Court Opinion

ID: 9747895
Source: CourtListenerOpinion
Date Created: 2023-08-27 15:41:22.378673+00
Date Added: 2024-06-11T07:25:28.256261
License: Public Domain

*301MOSK, J., Concurring.
I write separately to emphasize that this case does not involve Evidence Code section 1101 (section 1101) because the defendant’s prior conduct was offered for a purpose that did not require the fact finder to infer that the defendant had a particular disposition, propensity, or character trait.
Section 1101 is implicated when evidence of a person’s character is “offered to prove his or her conduct on a specified occasion.” (§ 1101, subd. (a).) Here, the evidence that Scott Stem (Stem) was involved in a stabbing incident was not offered for the purpose of proving conduct other than the stabbing. It was offered and admitted for the limited purpose of supporting the credibility of the victim’s testimony about Stem’s threat. The testimony concerning the stabbing was pertinent to and corroborative of the victim’s recollection of Stem’s language in the phone call—language that was the foundation of the charges of making criminal threats and attempting to dissuade a witness. Because this use of evidence concerning prior misconduct does not require the inference that if Stem was involved in a stabbing in the past he is likely to have acted in a specific manner on the occasion in question, section 1101 does not apply here.

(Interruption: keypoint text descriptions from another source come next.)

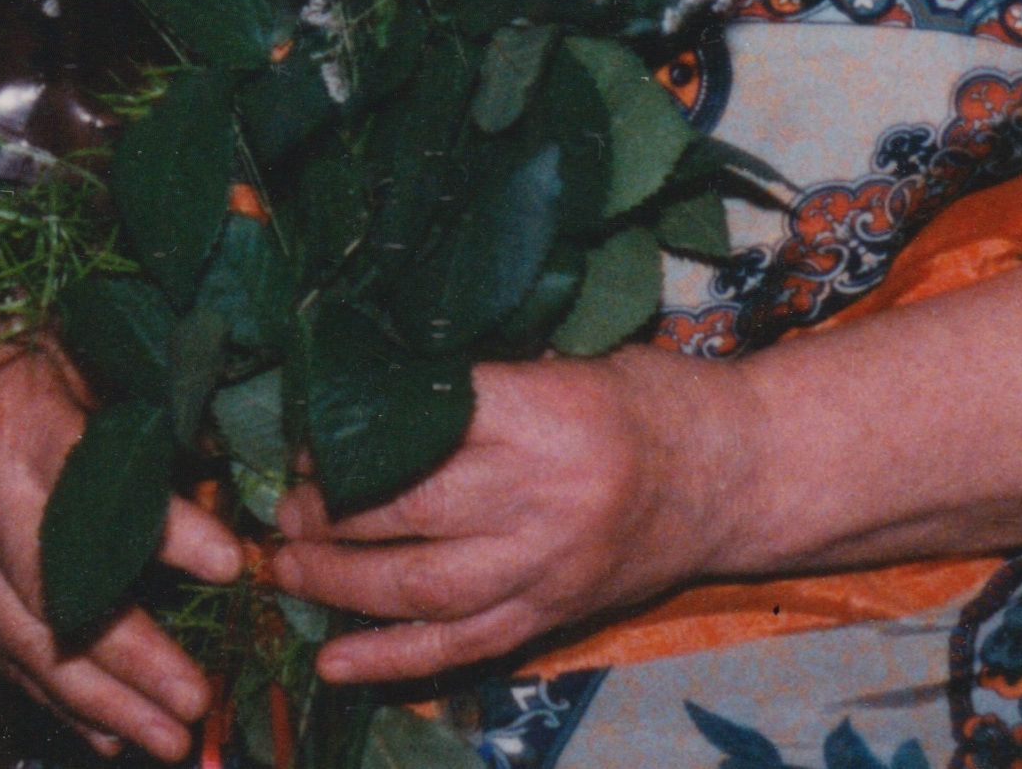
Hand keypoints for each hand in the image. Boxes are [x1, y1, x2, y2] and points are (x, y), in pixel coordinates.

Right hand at [0, 279, 241, 758]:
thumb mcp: (58, 342)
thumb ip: (123, 410)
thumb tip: (211, 459)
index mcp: (17, 431)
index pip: (99, 502)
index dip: (168, 535)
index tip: (230, 563)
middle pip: (60, 606)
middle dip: (134, 663)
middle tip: (197, 698)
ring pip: (28, 647)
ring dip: (100, 703)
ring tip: (164, 742)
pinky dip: (50, 695)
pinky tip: (99, 730)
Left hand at [267, 348, 742, 684]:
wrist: (738, 477)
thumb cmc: (647, 401)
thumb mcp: (568, 359)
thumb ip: (480, 381)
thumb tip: (371, 383)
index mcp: (544, 412)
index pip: (425, 418)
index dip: (355, 426)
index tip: (307, 427)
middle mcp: (542, 495)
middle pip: (410, 507)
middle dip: (331, 510)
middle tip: (283, 504)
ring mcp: (546, 566)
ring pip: (423, 587)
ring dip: (339, 582)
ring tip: (285, 566)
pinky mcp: (551, 615)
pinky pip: (460, 649)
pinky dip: (390, 661)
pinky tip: (331, 663)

It is not the case that evidence of the defendant’s prior bad acts is categorically admissible regardless of section 1101 when it is offered to bolster the witness’s credibility. Had the fact finder been required to draw inferences about Stem’s character or propensity in order for the evidence of Stem’s prior misconduct to have supported the victim’s credibility, section 1101 would have barred the admission of evidence of the prior acts. The credibility of the testifying witness is not a “fact (such as motive, opportunity, preparation, plan, knowledge, identity, absence of mistake or accident ...” other than disposition sufficient to permit its admission under section 1101, subdivision (b). (See People v. Thompson (1979) 98 Cal.App.3d 467, 480-482 [159 Cal.Rptr. 615] [§ 1101 prohibits the admission of evidence of defendant’s prior misconduct to bolster a witness’s credibility by resort to evidence of the defendant’s disposition, character, or propensity].) Because no inference about Stem’s character or disposition was required in order for the evidence of the stabbing to accomplish the purpose for which it was admitted, section 1101 did not bar its admission here.
Appellant’s petition for review by the Supreme Court was denied October 29, 2003. Kennard, J., was of the opinion that the petition should be granted.